Compiling the instructions of an arbitrary processor (e.g. a 6502) into code that will run on a modern PC should be pretty easy. After all, it's not far different from what's done by any just-in-time compiler for a language that's distributed as bytecode (e.g. Java, .NET, and so on) and simpler than a JIT compiler for a language that needs non-trivial parsing (e.g. Javascript). The easy way would be to use an existing code generator (e.g. LLVM or gcc) and just add a very simple front end that read the machine code and generated the appropriate intermediate instructions...

There are three things that make this much more complex than it seems:

• First, you'd need to emulate the hardware other than the CPU, so the graphics system, the audio system, etc. Along with this you'd need to provide a pre-translated version of any firmware that's expected to be present on your target system so that it can be linked in to the code you're compiling.

• Second, you need to identify what parts of the ROM are actually instructions to be executed, and what parts are data (e.g. sprites, audio tracks, game level maps, etc). The data parts need to be handled differently -- ideally, translated into a more easily accessed format (especially multi-byte numbers, either integers or floating point, which could easily be in a format that the host processor doesn't natively understand).

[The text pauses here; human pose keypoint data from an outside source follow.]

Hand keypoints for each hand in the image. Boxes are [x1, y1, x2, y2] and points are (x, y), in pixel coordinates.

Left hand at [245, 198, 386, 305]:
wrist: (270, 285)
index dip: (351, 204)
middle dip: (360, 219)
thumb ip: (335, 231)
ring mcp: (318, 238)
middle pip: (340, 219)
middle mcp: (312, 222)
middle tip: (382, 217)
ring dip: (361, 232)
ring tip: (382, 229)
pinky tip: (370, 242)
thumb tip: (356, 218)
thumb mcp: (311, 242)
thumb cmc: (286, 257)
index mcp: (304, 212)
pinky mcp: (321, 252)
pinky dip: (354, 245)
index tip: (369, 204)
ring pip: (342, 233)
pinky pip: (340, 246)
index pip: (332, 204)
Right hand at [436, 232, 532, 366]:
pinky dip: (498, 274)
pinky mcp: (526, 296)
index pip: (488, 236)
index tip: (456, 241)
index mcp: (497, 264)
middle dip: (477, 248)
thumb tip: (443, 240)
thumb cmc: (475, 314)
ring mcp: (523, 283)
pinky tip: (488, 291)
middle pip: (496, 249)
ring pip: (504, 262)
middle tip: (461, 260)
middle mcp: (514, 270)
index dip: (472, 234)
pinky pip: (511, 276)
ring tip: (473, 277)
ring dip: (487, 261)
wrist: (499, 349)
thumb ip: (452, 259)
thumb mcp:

• Third, and possibly more interestingly, all of this may in fact be somewhat less legal than just using interpreted emulation. Many software and hardware vendors have granted permission to allow their code (either firmware or games) to be used in emulators, as long as they remain unchanged (e.g. I know that this is the situation with the ROMs for the Sinclair ZX Spectrum, which have been released under terms like these by their current copyright holder, Amstrad PLC). But recompiling it for a new system does change it. Even when copyright permission hasn't been granted, there are a variety of exceptions to copyright that allow minimal copying to be performed (e.g. copying the contents of a cartridge ROM onto disk for easier access) if that's necessary to make it work -- but recompiling isn't necessary, so even where there's no explicit licence grant available it may be less legal to recompile for a new architecture than just to emulate the old one. (I'm not a lawyer, so take this with a very large pinch of salt, but I have spent a reasonable amount of time learning about copyright law, and I'm pretty confident this position)

Answer 5

Not quite a complete answer; however, many emulators of the consoles like playstation and alike do in some sense the same you are asking about.

Instead of precisely executing the code and precisely emulating the hardware, some typical code pieces (mostly connected with 3D transformations and rendering) are recognized as a whole and the end result is just inserted in the machine state or rendered using host 3D capabilities. The reason in doing so is probably lack of detailed hardware information and the speed of host CPU being not enough to emulate everything precilesy.